* EXCERPT PROVIDED
■ ■ ■ ■

In JFK's own words: "Legislation cannot solve this problem alone it must be solved in the homes of every American, in every community across our country."

"I ask the support of all of our citizens."


JFK Establishes the Peace Corps

"I have today signed an Executive Order providing for the establishment of a Peace Corps on a temporary pilot basis. I am also sending to Congress a message proposing authorization of a permanent Peace Corps. This Corps will be a pool of trained American men and women sent overseas by the U.S. Government or through private institutions and organizations to help foreign countries meet their urgent needs for skilled manpower.

It is our hope to have 500 or more people in the field by the end of the year.

The initial reactions to the Peace Corps proposal are convincing proof that we have, in this country, an immense reservoir of such men and women--anxious to sacrifice their energies and time and toil to the cause of world peace and human progress.

In establishing our Peace Corps we intend to make full use of the resources and talents of private institutions and groups. Universities, voluntary agencies, labor unions and industry will be asked to share in this effort--contributing diverse sources of energy and imagination--making it clear that the responsibility for peace is the responsibility of our entire society.

We will only send abroad Americans who are wanted by the host country--who have a real job to do--and who are qualified to do that job. Programs will be developed with care, and after full negotiation, in order to make sure that the Peace Corps is wanted and will contribute to the welfare of other people. Our Peace Corps is not designed as an instrument of diplomacy or propaganda or ideological conflict. It is designed to permit our people to exercise more fully their responsibilities in the great common cause of world development.

Life in the Peace Corps will not be easy. There will be no salary and allowances will be at a level sufficient only to maintain health and meet basic needs. Men and women will be expected to work and live alongside the nationals of the country in which they are stationed--doing the same work, eating the same food, talking the same language.

But if the life will not be easy, it will be rich and satisfying. For every young American who participates in the Peace Corps--who works in a foreign land--will know that he or she is sharing in the great common task of bringing to man that decent way of life which is the foundation of freedom and a condition of peace."

Statement Upon Signing Order Establishing the Peace Corps

President John F. Kennedy
March 1, 1961 as provided by as accessed on November 20,2009.

Portrait of the 35th President of the United States - John F Kennedy

John F Kennedy - JFK

John F Kennedy - JFK

John F. Kennedy Quote

John F. Kennedy's most famous saying:

"Ask not what your country can do for you,

ask what you can do for your country."

Summary of JFK's Life

Kennedy, John Fitzgerald (1917-1963)

Student, Choate Academy (1932-1935), (Wallingford, CT)

■ ■ ■ ■

* MATERIAL PROVIDED
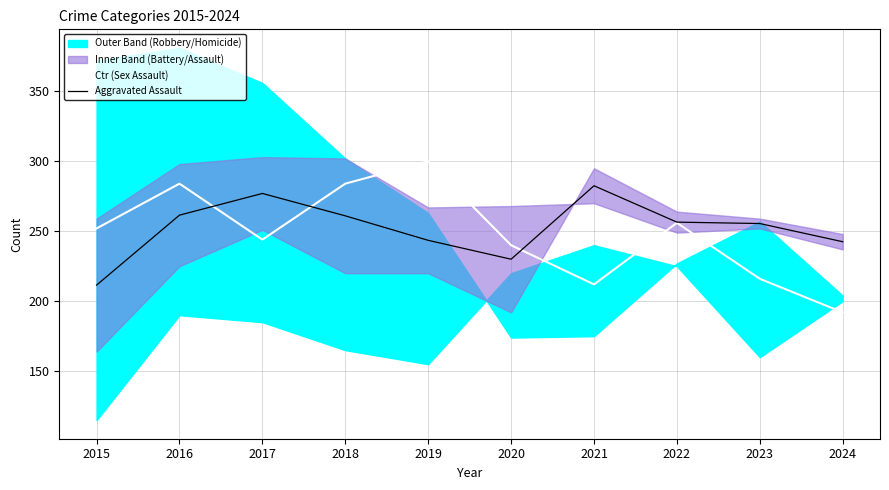

Rank the series at 2016 from lowest to highest value.

Aggravated Assault, Ctr (Sex Assault)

■ ■ ■ ■

* ACTIVITY
Write out the part of the Kennedy text above from "It is our hope" to "our entire society.", word for word.

* WRITTEN ANSWER
It is our hope to have 500 or more people in the field by the end of the year.

The initial reactions to the Peace Corps proposal are convincing proof that we have, in this country, an immense reservoir of such men and women--anxious to sacrifice their energies and time and toil to the cause of world peace and human progress.

In establishing our Peace Corps we intend to make full use of the resources and talents of private institutions and groups. Universities, voluntary agencies, labor unions and industry will be asked to share in this effort--contributing diverse sources of energy and imagination--making it clear that the responsibility for peace is the responsibility of our entire society.